Image: “Women in Balance” / Ferragamo Museum
Since Friday, 20th May, a new exhibition entitled “Women in Balance” is on display at the Ferragamo Museum in Florence. Using the example of Wanda Ferragamo, wife of Salvatore Ferragamo and founder of the eponymous brand, the exhibition traces the social changes experienced by women on their way to emancipation between the end of the 1950s and the early 1960s
The exhibition, on view for a year, is a tribute to Wanda Miletti Ferragamo, who led the Salvatore Ferragamo brand from 1960 until her death on 19th October 2018. As the head of the luxury fashion brand, she constantly sought a balance between her work and family.
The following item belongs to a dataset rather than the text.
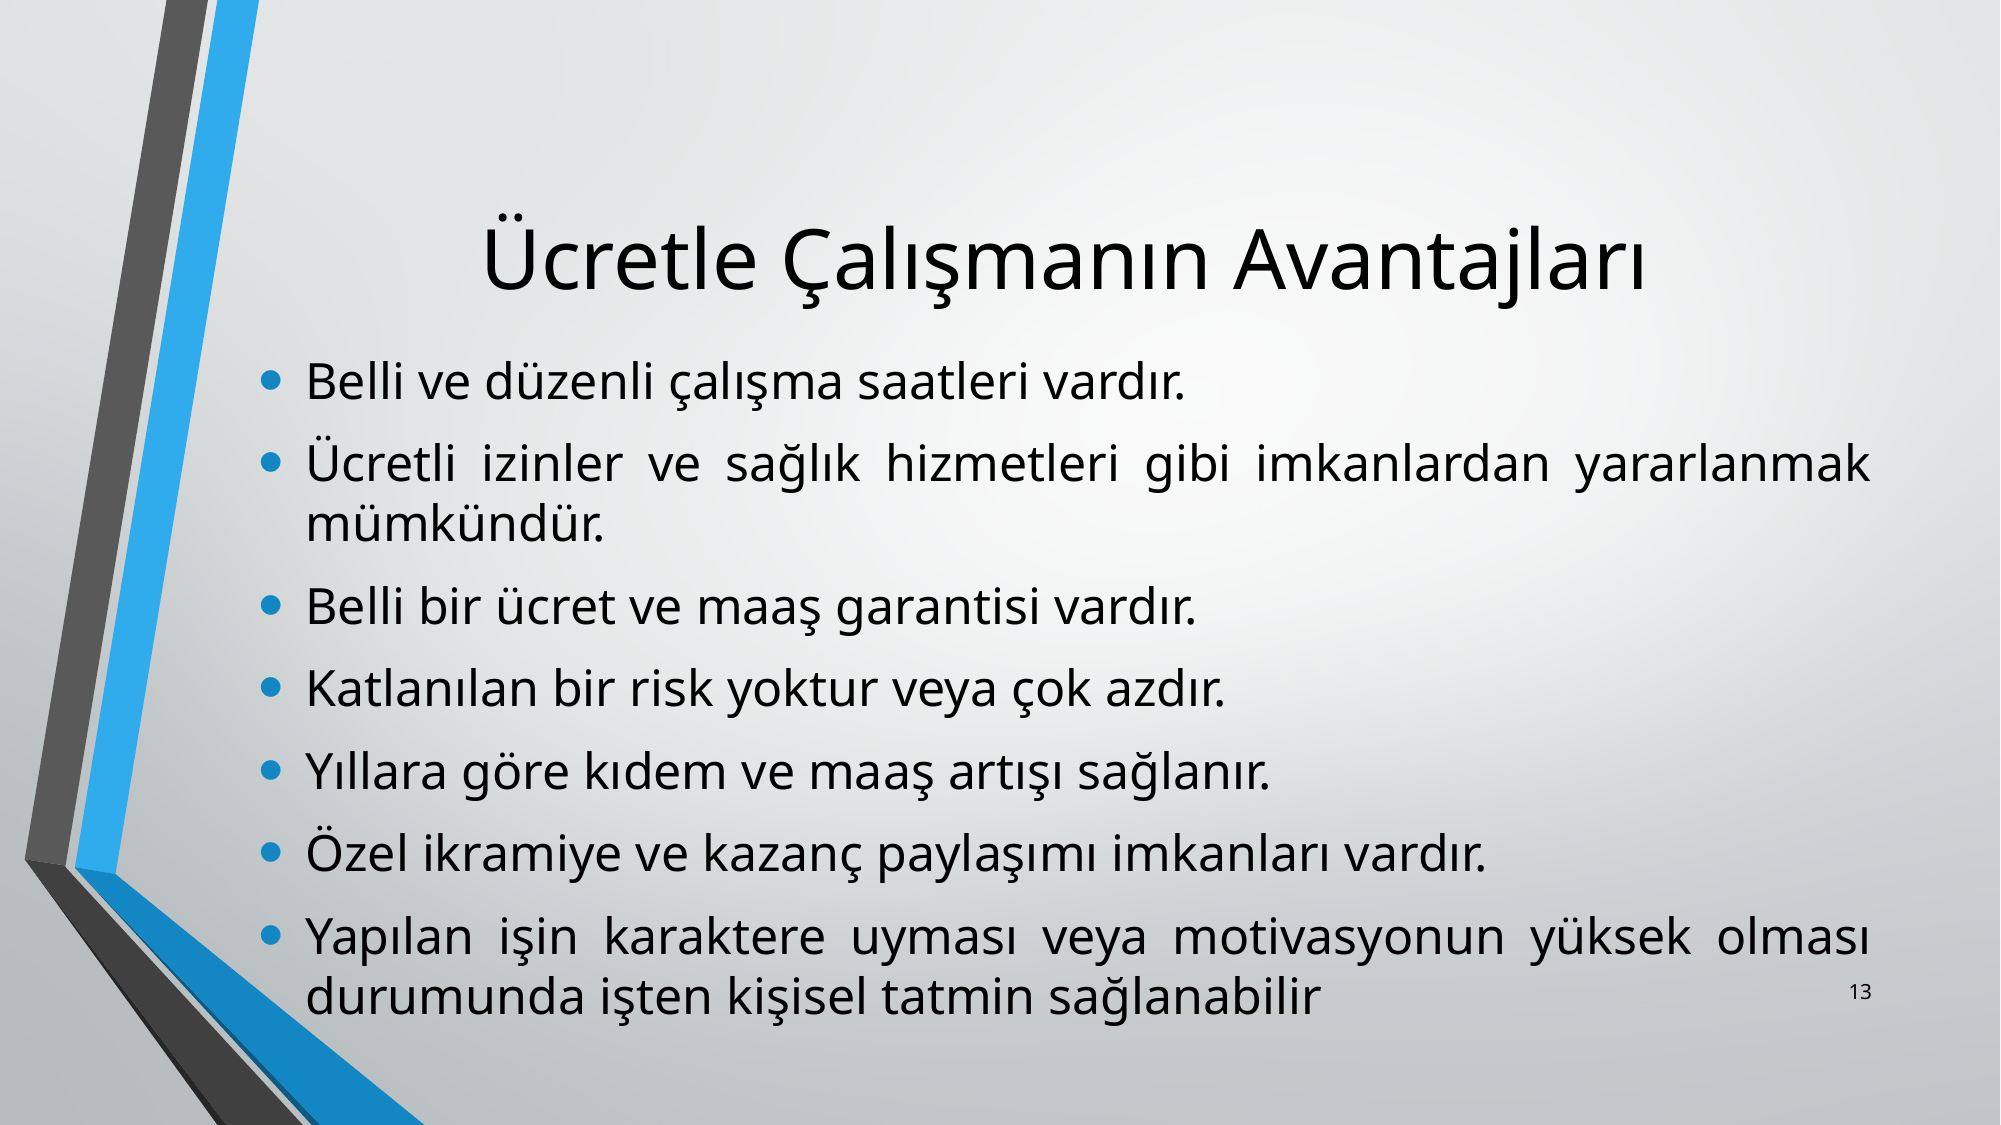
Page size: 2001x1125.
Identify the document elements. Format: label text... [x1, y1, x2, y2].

list Belli ve düzenli çalışma saatleri vardır. Ücretli izinler ve sağlık hizmetleri gibi imkanlardan yararlanmak mümkündür. Belli bir ücret ve maaş garantisi vardır. Katlanılan bir risk yoktur veya çok azdır. Yıllara göre kıdem ve maaş artışı sağlanır. Özel ikramiye ve kazanç paylaşımı imkanları vardır. Yapılan işin karaktere uyması veya motivasyonun yüksek olması durumunda işten kişisel tatmin sağlanabilir [243, 327, 1887, 1046]
title Ücretle Çalışmanın Avantajları [243, 112, 1887, 327]
slide_number 13 [1796, 962, 1887, 1023]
In August 1960, when her husband died, instead of closing the business, she decided to transform an artisanal workshop for women’s shoes into a fashion house, where her children could continue the tradition of innovation and creativity that Salvatore had begun.
“Wanda's story shows a woman who masterfully combined the traditional role of a woman devoted to her home, husband and children with her professional duties and responsibilities to the company,” states a press release about the exhibition.
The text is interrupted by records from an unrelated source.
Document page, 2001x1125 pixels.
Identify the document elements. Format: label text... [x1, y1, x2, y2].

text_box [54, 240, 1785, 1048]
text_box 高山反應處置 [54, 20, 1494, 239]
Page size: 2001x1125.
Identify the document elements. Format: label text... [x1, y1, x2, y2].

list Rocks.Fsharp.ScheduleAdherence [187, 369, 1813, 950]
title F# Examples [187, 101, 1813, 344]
“A reserved woman, Wanda Ferragamo did not like to talk about herself or boast of her success. This is why we have decided to honour her memory with an exhibition that examines the complexities of what it was to be a woman in Italy between the fifties and sixties, when Wanda changed the course of her life,” explains a description on the exhibition website.
Image: “Women in Balance” / Ferragamo Museum
Accordingly, the exhibition is divided into various sections, showing women in their chosen (and often male-dominated) professions, the arts and culture, politics and the workforce, and at home. While the first section is specifically dedicated to Wanda Ferragamo, others examine the lives of Italian women from 1955 to 1965 through the themes of “Family,” “Women's Professions,” “Artists' Studios,” “Domestic Environment, Consumption and Advertising,” “Female Role Models in Cinema,” “Young Women in Focus,” and “Fashion as an Expression of Female Identity.”
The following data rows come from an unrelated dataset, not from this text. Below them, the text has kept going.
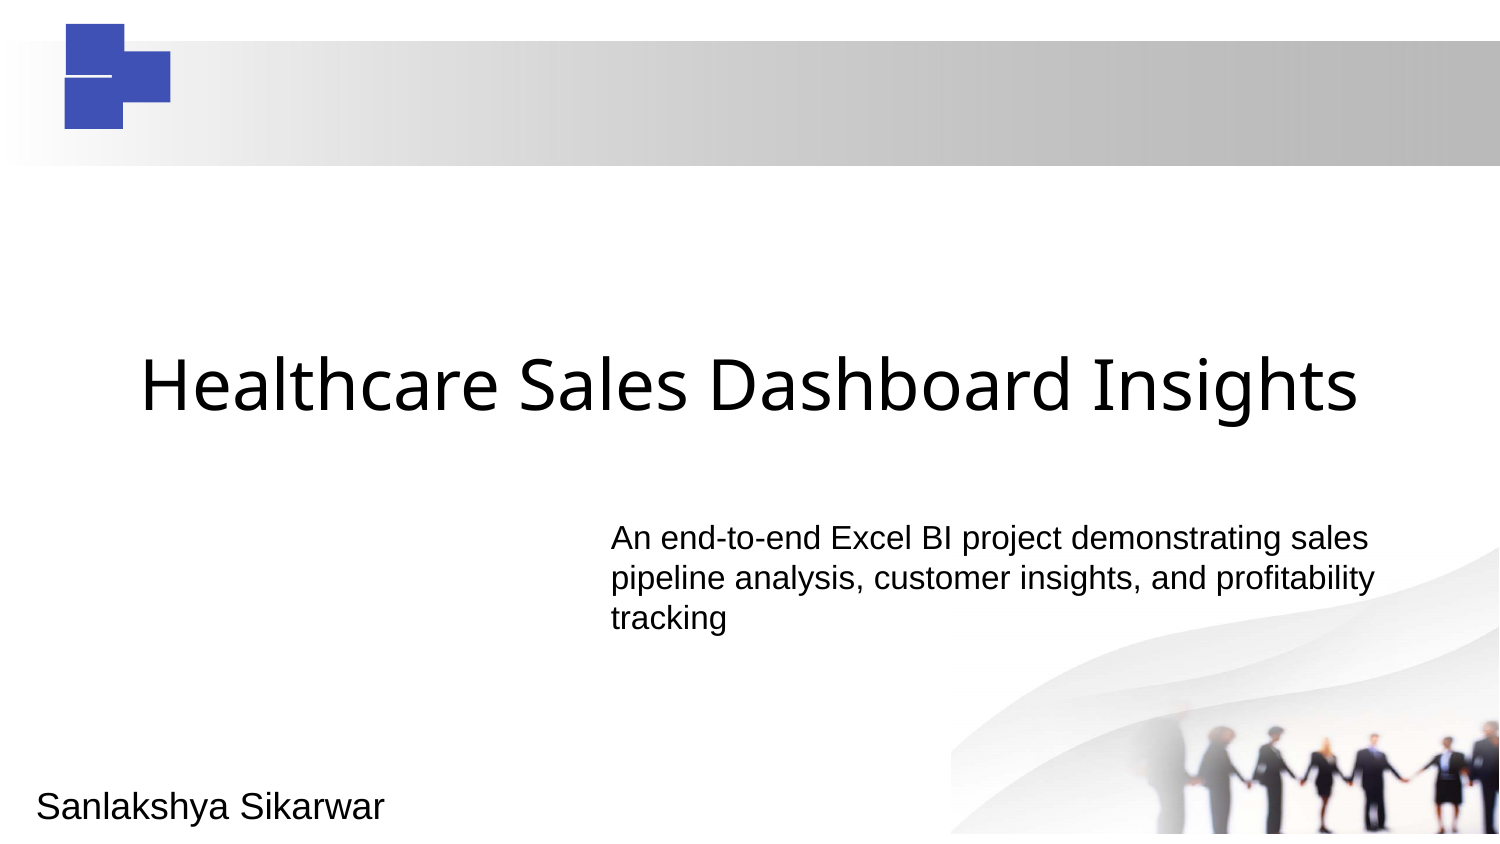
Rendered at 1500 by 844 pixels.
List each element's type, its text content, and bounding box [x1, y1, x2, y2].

text_box Healthcare Sales Dashboard Insights [88, 267, 1412, 498]
picture [951, 546, 1499, 834]
text_box [64, 77, 123, 129]
text_box [65, 23, 125, 75]
text_box Sanlakshya Sikarwar [21, 774, 522, 834]
text_box [111, 51, 171, 103]
text_box An end-to-end Excel BI project demonstrating sales pipeline analysis, customer insights, and profitability tracking [595, 509, 1480, 644]
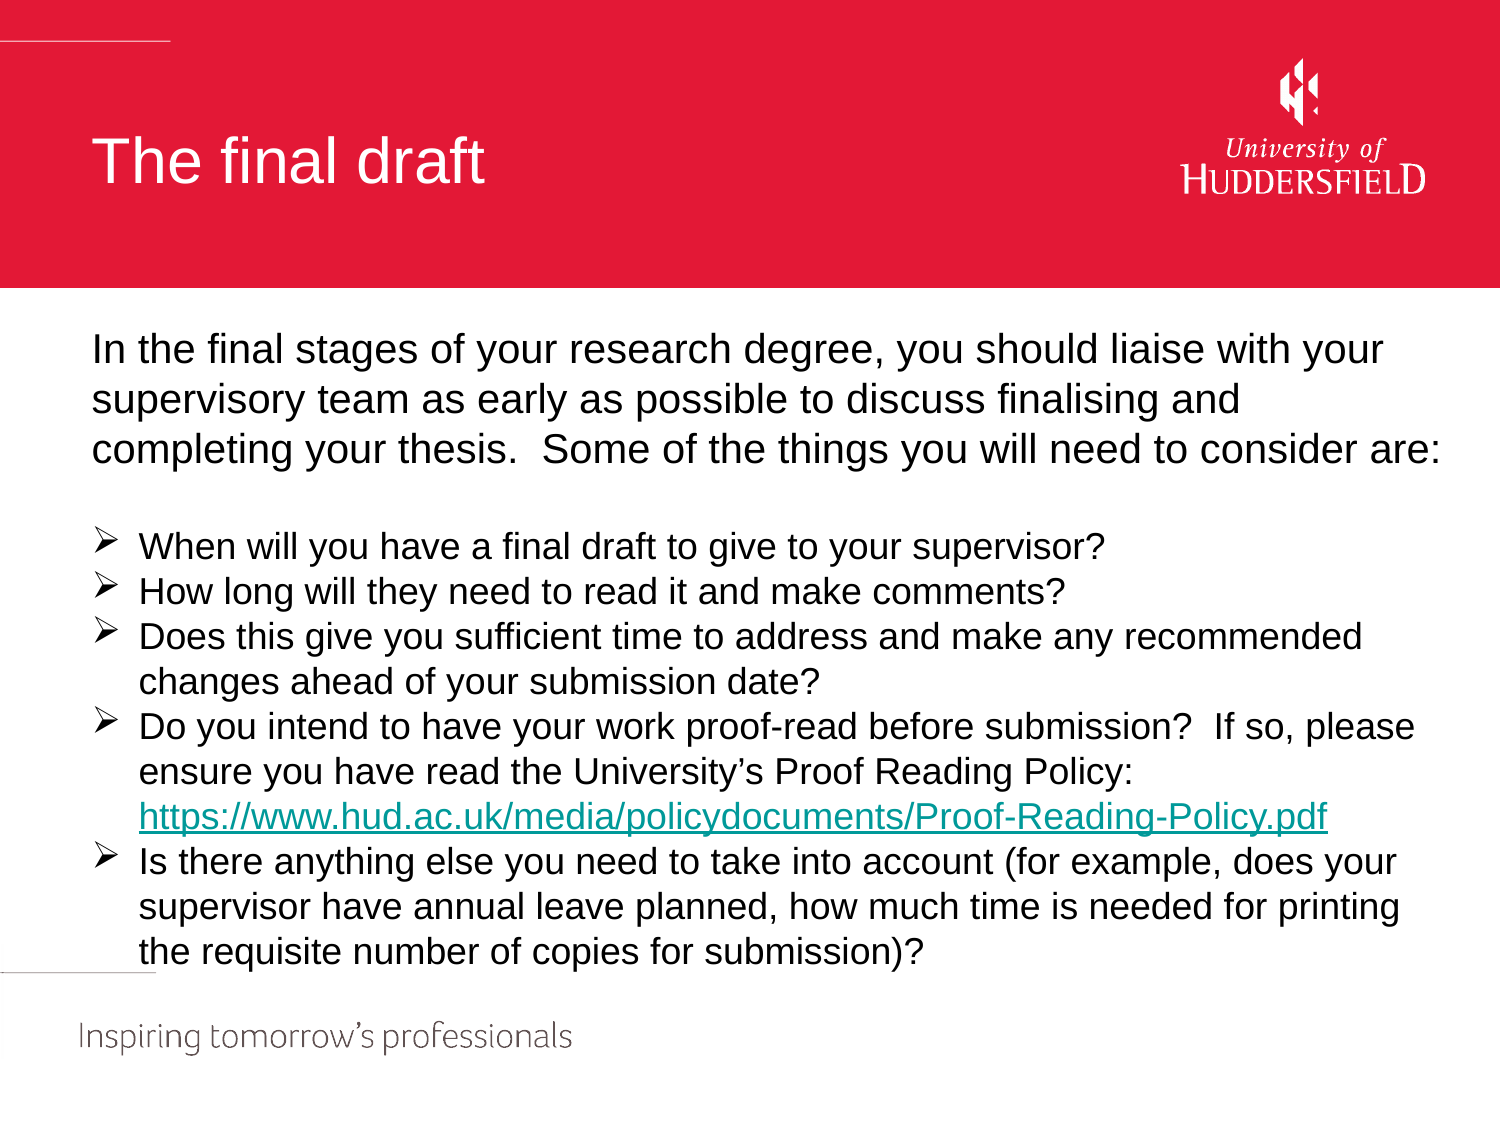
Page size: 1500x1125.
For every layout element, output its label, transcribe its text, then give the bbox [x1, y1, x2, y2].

title The final draft [76, 84, 1427, 232]
text_box In the final stages of your research degree, you should liaise with your supervisory team as early as possible to discuss finalising and completing your thesis. Some of the things you will need to consider are: When will you have a final draft to give to your supervisor? How long will they need to read it and make comments? Does this give you sufficient time to address and make any recommended changes ahead of your submission date? Do you intend to have your work proof-read before submission? If so, please ensure you have read the University’s Proof Reading Policy: https://www.hud.ac.uk/media/policydocuments/Proof-Reading-Policy.pdf Is there anything else you need to take into account (for example, does your supervisor have annual leave planned, how much time is needed for printing the requisite number of copies for submission)? [76, 314, 1459, 1030]
picture [0, 0, 1500, 288]
picture [0, 944, 591, 1059]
In doing so, the exhibition is based on the theory that history develops through the actions of a multitude of creative, productive people and not as the result of an absolute principle. Thus, new lifestyles, consumption models, and gender and labour relations emerge.
All these factors converged in post-war Italy, during the years that came to be known as the “economic miracle”, a time of profound change for the country, when women were entering different sectors of Italian society, helping to build the Italian republic but also triggering profound cultural and social changes that must be viewed in a long-term perspective in order to grasp their full impact. The exhibition aims to create this perspective.